Job item: Can you rewrite the lines from the very first one through the line containing "If you clone", both included, substituting "GitHub" for every "Github" and changing nothing else?

Data extract:
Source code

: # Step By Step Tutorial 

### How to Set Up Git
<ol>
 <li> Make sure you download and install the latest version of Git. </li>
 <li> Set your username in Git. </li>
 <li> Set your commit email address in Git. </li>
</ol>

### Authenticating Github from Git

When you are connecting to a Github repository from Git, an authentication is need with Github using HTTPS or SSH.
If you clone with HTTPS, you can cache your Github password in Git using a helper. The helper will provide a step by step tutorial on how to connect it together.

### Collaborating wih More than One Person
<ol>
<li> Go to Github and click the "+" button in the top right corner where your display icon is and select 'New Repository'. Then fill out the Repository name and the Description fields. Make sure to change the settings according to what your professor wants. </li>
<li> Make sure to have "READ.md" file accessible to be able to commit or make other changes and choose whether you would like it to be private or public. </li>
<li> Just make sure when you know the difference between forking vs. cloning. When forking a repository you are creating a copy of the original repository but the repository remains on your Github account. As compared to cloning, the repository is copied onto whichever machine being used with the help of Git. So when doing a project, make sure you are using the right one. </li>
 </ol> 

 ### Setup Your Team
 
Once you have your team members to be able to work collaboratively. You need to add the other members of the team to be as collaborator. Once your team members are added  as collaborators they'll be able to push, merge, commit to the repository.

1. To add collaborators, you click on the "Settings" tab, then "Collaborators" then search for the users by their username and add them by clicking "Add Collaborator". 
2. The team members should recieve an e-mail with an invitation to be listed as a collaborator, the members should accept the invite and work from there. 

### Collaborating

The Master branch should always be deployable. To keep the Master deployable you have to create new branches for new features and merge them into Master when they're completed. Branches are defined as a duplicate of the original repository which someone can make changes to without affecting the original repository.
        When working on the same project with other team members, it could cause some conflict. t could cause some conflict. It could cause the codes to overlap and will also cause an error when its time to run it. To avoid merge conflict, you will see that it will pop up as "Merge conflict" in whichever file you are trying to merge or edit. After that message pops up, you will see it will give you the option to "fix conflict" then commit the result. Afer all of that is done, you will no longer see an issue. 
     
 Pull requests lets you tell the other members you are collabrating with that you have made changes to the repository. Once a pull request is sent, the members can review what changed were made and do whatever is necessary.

Answer:
Source code

: # Step By Step Tutorial 

### How to Set Up Git
<ol>
 <li> Make sure you download and install the latest version of Git. </li>
 <li> Set your username in Git. </li>
 <li> Set your commit email address in Git. </li>
</ol>

### Authenticating GitHub from Git

When you are connecting to a GitHub repository from Git, an authentication is need with GitHub using HTTPS or SSH.
If you clone with HTTPS, you can cache your GitHub password in Git using a helper. The helper will provide a step by step tutorial on how to connect it together.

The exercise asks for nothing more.